**GIVEN TEXT:**
I’m going to be blunt: Baywatch is a campy show about bodies, and there’s a striking contrast between the bodily extremes of this new version compared to the original. For all the libidinous energy that percolated in the original show, the bodies in this new Baywatch are much too polished to sell anything as basic as lust. They’re too perfect. They’re a thousand times more disciplined, honed, and anatomically perplexing than the bodies in the original. Don’t get me wrong: I understand that Zac Efron has a babyface problem he used bodybuilding to solve. It didn’t work, though, and on top of that I don’t quite follow what his body is. During a startling sequence in which his character goes shirtless to navigate a grievously unfun jungle gym, I understood, in a cerebral kind of way, that there were abdominal muscles amid the painful and veiny tumorous growths that had once been a six-pack before they obscured his navel. But I found myself thinking fondly of belly-buttons and wondering how much work a 64-pack takes and whether we’ve all gone a bit too far.
Maybe we haven’t, but Hannibal Buress and Jon Bass were a pleasure onscreen in part because they looked so comparatively normal. It’s not surprising that Jon Bass was the sexually desiring subject in this film; his body hasn’t been sculpted into an object of consumption yet. Zac Efron is supposedly in lust with Alexandra Daddario’s Summer, but rarely have two such beautiful people been so chemically inert. Even Priyanka Chopra, who simmers and smolders all over the place, manages to be so vague about it that the eroticism never quite lands.
What’s funny is that this Baywatch definitely thinks it’s progressed relative to the old Baywatch — both in with its politics and its sense of irony. Men say "no offense" to women now when they keep referring to confrontations as happening between "guys," and the women, unthreatened, repeatedly say "none taken." The villain is a woman, after all — Chopra plays this role, and if there’s a smidgen of Orientalism around her, there’s a chill NBD quality to her foreignness — her accent even becomes American at one point. Gay jokes, jokes about race, Baywatch gives one the sense that the big issues are behind us, so why not have pornier swimsuits (with zippers!) and not one but two extended episodes featuring penises, one of them defunct? Let’s go for that R rating!

**RECORDS PROVIDED:**

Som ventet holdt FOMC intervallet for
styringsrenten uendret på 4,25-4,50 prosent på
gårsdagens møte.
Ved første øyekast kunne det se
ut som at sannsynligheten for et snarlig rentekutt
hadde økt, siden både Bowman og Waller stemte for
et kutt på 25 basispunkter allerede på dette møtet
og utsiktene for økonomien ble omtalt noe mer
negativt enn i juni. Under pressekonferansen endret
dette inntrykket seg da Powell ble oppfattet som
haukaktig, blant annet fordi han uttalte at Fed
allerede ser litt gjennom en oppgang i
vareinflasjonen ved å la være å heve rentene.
...
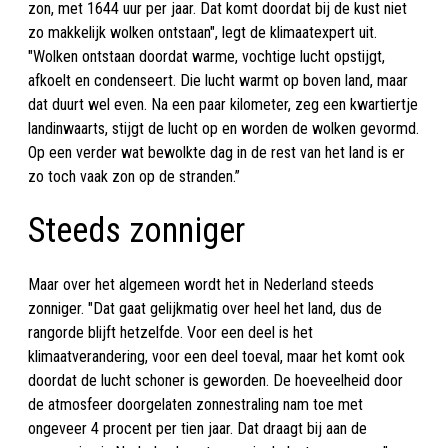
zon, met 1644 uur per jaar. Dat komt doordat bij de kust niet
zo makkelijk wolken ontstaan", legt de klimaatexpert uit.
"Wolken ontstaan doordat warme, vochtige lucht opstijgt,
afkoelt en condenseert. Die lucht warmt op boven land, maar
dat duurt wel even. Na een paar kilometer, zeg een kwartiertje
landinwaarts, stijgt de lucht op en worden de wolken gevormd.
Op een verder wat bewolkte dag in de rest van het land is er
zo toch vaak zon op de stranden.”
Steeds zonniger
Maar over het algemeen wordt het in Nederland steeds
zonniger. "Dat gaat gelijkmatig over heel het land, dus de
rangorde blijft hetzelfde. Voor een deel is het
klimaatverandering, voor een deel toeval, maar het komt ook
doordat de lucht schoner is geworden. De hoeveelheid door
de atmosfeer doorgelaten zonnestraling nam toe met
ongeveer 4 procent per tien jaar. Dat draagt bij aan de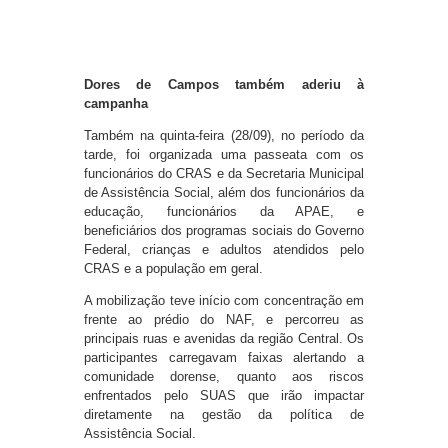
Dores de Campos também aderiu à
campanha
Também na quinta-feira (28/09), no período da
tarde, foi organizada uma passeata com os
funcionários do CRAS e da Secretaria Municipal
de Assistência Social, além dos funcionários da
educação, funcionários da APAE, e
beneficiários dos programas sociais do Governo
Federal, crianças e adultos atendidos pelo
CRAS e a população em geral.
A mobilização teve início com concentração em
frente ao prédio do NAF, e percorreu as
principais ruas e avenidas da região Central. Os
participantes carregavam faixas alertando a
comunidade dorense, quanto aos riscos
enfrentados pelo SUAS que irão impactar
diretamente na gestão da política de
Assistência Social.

**WHAT YOU NEED TO DO:** Write out the Baywatch passage between "What’s funny is" and "that R rating!", inclusive, substituting "antagonist" for "villain". The lines above are unrelated to the Baywatch passage.

**RESPONSE TO THIS EXERCISE:**
What’s funny is that this Baywatch definitely thinks it’s progressed relative to the old Baywatch — both in with its politics and its sense of irony. Men say "no offense" to women now when they keep referring to confrontations as happening between "guys," and the women, unthreatened, repeatedly say "none taken." The antagonist is a woman, after all — Chopra plays this role, and if there’s a smidgen of Orientalism around her, there’s a chill NBD quality to her foreignness — her accent even becomes American at one point. Gay jokes, jokes about race, Baywatch gives one the sense that the big issues are behind us, so why not have pornier swimsuits (with zippers!) and not one but two extended episodes featuring penises, one of them defunct? Let’s go for that R rating!